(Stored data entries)
::::::::

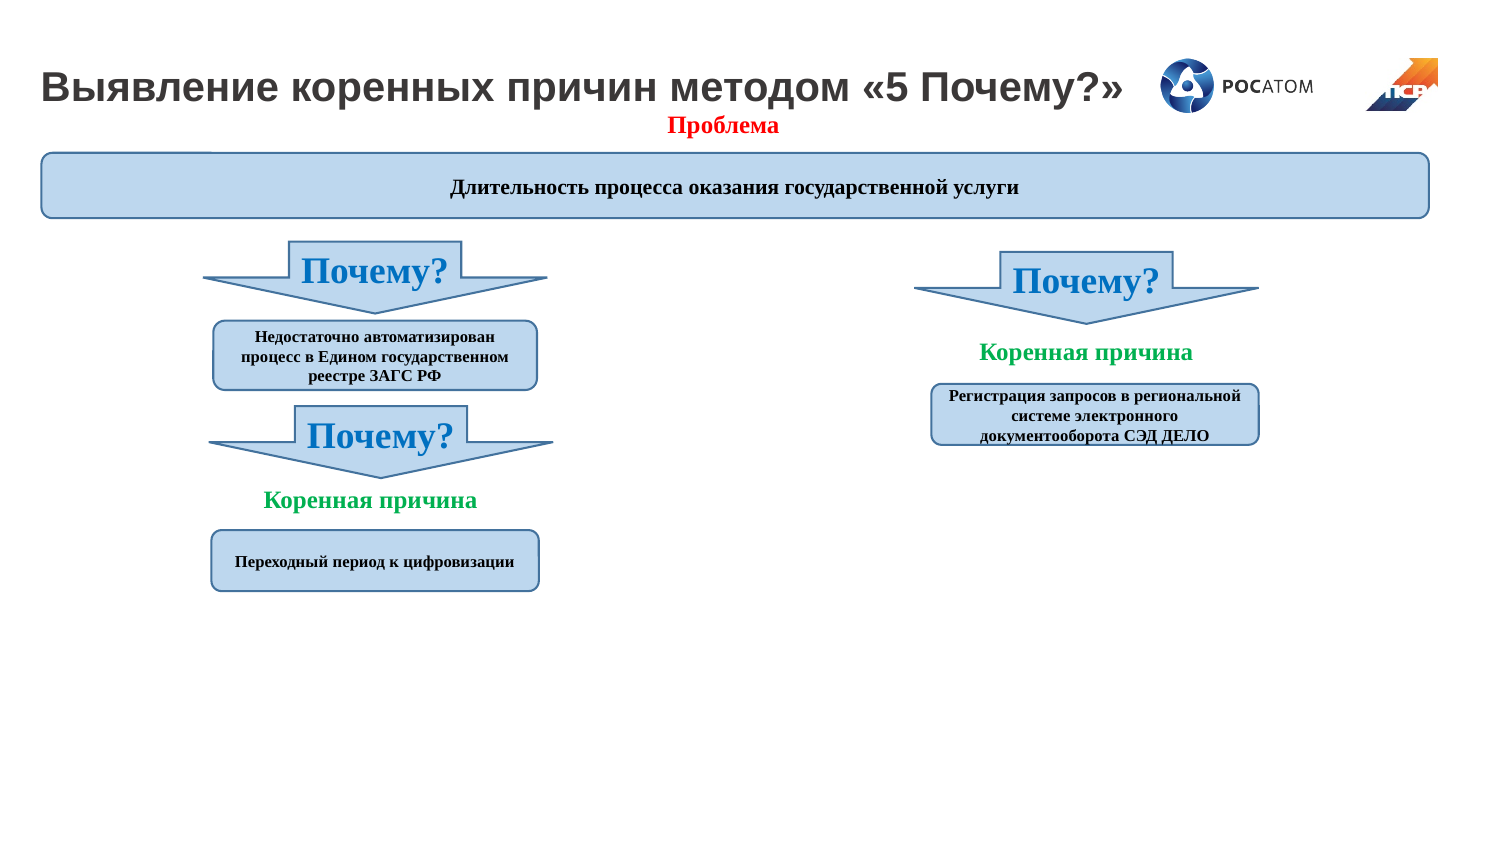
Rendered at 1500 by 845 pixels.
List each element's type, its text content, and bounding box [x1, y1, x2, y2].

text_box Переходный период к цифровизации [210, 529, 540, 593]
picture [1160, 58, 1313, 113]
text_box Коренная причина [198, 477, 543, 519]
text_box Недостаточно автоматизирован процесс в Едином государственном реестре ЗАГС РФ [212, 319, 539, 392]
text_box Почему? [208, 405, 554, 477]
text_box Выявление коренных причин методом «5 Почему?» [29, 54, 1157, 116]
text_box Почему? [202, 240, 548, 315]
text_box Регистрация запросов в региональной системе электронного документооборота СЭД ДЕЛО [930, 382, 1260, 446]
text_box Длительность процесса оказания государственной услуги [40, 151, 1430, 220]
text_box Почему? [914, 250, 1259, 325]
text_box Коренная причина [914, 329, 1259, 371]
picture [1365, 58, 1438, 113]
text_box Проблема [551, 102, 896, 144]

::::::::

### Exercise details
Strip out the pictures and quote the remaining data word for word.

### Answer for this exercise
Rendered at 1500 by 845 pixels.
List each element's type, its text content, and bounding box [x1, y1, x2, y2].

text_box Переходный период к цифровизации [210, 529, 540, 593]
picture [1160, 58, 1313, 113]
text_box Коренная причина [198, 477, 543, 519]
text_box Недостаточно автоматизирован процесс в Едином государственном реестре ЗАГС РФ [212, 319, 539, 392]
text_box Почему? [208, 405, 554, 477]
text_box Выявление коренных причин методом «5 Почему?» [29, 54, 1157, 116]
text_box Почему? [202, 240, 548, 315]
text_box Регистрация запросов в региональной системе электронного документооборота СЭД ДЕЛО [930, 382, 1260, 446]
text_box Длительность процесса оказания государственной услуги [40, 151, 1430, 220]
text_box Почему? [914, 250, 1259, 325]
text_box Коренная причина [914, 329, 1259, 371]
picture [1365, 58, 1438, 113]
text_box Проблема [551, 102, 896, 144]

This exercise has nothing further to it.